This talk covers methods of evaluating AI Agents, with an example of how we built evaluation frameworks for a user-facing AI Agent system that has been in production for almost two years. We share a centralized testing framework that can be reused across different GenAI products and quickly customized. We cover the tools and frameworks we use (and tradeoffs we considered), including LLM-as-Judge, rules-based evaluations, and ML metrics, and how to choose among them. Attendees will leave with concrete patterns for test dataset creation, tracing and evaluation for live apps, offline evals, scoring and roll-up, and using evaluations to improve their software.
Interview:
What is your session about, and why is it important for senior software developers?
Evaluating AI features and catching regressions before they reach users is a core part of building trust in your AI products. However, evaluations work differently from typical unit tests. This session covers the building blocks of Agentic AI evaluations, as well as how Elastic internally has created reusable evals that can be applied and customized for different AI products.
What's one thing you hope attendees will implement immediately after your talk?
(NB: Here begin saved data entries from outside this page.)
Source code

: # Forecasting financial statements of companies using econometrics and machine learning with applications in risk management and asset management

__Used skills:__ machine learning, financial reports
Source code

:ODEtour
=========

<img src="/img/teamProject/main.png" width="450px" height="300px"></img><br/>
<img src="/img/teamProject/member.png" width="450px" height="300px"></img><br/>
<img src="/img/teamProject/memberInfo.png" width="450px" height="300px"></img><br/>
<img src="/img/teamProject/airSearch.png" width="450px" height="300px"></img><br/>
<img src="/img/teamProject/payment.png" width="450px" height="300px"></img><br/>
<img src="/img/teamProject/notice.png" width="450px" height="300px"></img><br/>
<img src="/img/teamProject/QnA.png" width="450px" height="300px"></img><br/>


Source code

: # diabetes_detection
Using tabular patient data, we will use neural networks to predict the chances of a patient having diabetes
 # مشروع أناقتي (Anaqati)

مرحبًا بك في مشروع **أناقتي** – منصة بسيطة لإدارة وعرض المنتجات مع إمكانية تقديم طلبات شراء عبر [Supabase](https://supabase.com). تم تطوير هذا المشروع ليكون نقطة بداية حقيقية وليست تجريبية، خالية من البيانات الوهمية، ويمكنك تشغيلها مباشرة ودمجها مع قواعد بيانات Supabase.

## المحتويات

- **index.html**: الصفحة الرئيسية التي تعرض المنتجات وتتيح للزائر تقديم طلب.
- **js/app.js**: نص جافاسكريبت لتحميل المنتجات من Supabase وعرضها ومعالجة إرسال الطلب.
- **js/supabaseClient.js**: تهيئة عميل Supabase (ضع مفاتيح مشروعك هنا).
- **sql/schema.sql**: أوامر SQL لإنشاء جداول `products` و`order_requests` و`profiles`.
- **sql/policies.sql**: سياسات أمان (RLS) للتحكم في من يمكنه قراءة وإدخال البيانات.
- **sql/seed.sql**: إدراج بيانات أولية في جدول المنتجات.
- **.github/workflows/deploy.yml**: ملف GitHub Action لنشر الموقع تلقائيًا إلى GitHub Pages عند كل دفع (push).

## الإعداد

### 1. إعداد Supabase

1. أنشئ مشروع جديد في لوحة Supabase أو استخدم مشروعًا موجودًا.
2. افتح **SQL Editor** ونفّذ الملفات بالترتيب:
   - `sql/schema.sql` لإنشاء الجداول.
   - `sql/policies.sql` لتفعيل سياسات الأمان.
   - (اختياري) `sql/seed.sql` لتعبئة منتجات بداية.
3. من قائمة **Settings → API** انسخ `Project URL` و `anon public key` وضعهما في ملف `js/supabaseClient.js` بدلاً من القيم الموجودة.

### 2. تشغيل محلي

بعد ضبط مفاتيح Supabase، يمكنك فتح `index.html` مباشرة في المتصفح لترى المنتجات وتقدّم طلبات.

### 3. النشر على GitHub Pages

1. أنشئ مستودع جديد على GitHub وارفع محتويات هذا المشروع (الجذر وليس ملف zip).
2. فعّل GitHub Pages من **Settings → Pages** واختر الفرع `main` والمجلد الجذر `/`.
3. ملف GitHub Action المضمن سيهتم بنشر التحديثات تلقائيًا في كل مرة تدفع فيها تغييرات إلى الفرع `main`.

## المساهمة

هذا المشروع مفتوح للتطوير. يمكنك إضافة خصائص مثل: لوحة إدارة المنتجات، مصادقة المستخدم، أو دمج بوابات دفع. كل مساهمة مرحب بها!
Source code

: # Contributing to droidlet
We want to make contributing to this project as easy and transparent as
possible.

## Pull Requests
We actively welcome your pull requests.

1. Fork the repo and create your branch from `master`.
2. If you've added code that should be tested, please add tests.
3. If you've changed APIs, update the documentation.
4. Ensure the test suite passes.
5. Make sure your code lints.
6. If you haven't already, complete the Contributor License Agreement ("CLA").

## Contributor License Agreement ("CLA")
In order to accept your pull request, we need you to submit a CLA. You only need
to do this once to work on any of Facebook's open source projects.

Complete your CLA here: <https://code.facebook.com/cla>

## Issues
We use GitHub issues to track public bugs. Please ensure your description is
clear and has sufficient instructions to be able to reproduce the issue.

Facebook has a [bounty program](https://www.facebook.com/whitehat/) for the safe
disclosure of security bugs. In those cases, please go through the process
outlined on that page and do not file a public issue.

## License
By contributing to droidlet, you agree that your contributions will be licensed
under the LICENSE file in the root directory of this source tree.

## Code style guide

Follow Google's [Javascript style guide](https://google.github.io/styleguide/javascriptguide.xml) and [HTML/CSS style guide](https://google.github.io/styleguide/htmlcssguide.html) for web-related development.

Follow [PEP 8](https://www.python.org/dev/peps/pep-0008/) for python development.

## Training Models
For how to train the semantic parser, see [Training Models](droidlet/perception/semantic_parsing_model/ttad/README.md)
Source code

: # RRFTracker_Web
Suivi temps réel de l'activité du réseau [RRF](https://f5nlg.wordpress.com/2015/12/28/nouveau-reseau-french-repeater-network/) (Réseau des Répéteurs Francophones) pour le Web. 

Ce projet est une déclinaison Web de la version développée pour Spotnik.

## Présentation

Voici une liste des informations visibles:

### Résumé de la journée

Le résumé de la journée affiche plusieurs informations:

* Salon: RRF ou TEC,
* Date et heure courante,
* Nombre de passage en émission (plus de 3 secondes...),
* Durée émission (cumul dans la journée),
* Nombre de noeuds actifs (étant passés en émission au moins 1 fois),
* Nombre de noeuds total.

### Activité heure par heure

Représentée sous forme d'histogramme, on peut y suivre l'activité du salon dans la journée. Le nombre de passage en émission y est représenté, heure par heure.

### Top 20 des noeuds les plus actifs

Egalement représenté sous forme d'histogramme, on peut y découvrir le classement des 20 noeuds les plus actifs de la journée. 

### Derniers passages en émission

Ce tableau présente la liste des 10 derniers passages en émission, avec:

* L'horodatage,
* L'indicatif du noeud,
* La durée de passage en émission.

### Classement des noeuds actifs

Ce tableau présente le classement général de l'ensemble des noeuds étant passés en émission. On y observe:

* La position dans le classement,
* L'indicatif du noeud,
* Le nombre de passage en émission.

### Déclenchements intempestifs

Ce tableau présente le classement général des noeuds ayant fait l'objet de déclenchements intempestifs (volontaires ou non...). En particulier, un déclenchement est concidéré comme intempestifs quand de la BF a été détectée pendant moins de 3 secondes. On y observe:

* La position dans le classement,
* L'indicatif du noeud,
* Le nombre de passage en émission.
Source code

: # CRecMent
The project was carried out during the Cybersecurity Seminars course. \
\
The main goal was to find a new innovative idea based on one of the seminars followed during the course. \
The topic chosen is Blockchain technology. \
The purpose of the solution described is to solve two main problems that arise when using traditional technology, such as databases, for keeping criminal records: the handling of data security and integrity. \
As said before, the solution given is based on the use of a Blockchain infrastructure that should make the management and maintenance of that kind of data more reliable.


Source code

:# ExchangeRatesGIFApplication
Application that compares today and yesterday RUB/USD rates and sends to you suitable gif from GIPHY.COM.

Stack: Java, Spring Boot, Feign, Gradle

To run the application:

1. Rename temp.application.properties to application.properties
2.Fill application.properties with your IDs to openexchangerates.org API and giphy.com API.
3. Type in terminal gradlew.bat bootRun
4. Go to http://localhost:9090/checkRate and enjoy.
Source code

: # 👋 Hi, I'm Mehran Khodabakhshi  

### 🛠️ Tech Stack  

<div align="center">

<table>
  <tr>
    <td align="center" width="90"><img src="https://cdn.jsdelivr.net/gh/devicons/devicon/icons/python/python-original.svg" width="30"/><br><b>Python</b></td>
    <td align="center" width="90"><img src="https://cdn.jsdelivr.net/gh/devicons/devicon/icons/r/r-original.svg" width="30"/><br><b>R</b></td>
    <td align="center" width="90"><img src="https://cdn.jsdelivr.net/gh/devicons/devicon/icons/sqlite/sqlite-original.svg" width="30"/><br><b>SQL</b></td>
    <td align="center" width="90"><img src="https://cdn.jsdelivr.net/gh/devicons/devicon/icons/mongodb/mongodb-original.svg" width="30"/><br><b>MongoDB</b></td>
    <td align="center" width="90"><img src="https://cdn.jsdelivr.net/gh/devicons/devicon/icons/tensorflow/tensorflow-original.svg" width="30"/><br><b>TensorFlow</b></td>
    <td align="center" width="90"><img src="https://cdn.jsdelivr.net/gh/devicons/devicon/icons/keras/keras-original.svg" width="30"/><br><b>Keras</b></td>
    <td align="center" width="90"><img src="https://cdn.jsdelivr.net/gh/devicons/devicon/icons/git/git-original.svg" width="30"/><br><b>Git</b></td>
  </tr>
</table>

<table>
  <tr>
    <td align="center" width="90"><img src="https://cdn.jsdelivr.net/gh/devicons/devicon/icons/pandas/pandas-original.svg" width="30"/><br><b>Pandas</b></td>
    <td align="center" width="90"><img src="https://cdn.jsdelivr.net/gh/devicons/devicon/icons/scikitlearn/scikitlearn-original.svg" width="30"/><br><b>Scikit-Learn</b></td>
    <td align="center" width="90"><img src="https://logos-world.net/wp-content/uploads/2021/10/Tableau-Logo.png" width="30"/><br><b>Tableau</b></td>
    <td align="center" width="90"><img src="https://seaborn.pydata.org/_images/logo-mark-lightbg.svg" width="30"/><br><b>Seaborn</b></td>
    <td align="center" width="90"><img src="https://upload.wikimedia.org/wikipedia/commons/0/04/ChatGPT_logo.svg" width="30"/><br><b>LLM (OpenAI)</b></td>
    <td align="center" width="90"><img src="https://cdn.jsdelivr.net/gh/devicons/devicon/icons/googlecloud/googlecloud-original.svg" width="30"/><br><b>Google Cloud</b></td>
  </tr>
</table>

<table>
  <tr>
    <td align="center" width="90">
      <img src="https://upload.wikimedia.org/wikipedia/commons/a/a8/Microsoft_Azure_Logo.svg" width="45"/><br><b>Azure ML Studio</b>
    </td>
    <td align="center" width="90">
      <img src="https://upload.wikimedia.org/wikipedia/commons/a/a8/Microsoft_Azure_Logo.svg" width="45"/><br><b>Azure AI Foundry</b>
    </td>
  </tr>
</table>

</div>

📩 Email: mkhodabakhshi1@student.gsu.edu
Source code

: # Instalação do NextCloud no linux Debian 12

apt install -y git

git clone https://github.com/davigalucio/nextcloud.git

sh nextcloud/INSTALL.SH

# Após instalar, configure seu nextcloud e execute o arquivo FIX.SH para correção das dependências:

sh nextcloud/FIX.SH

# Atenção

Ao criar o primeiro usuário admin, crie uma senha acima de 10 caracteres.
If you haven't already, implement tracing and monitoring for your production AI workflow, and create or revisit your evaluation datasets.
What makes QCon stand out as a conference for senior software professionals?
I attended QCon SF before as a Track Host and met so many amazing speakers and attendees. I like that the tracks are curated, so that the topics are timely and high quality.
Speaker
Susan Chang
Principal Data Scientist @Elastic
Susan Shu Chang is a Principal Data Scientist at Elastic, where she leads work on production-grade machine learning, including generative AI and agentic workflows. She is also an internationally recognized speaker, O'Reilly author, and keynote presenter at major global technical conferences.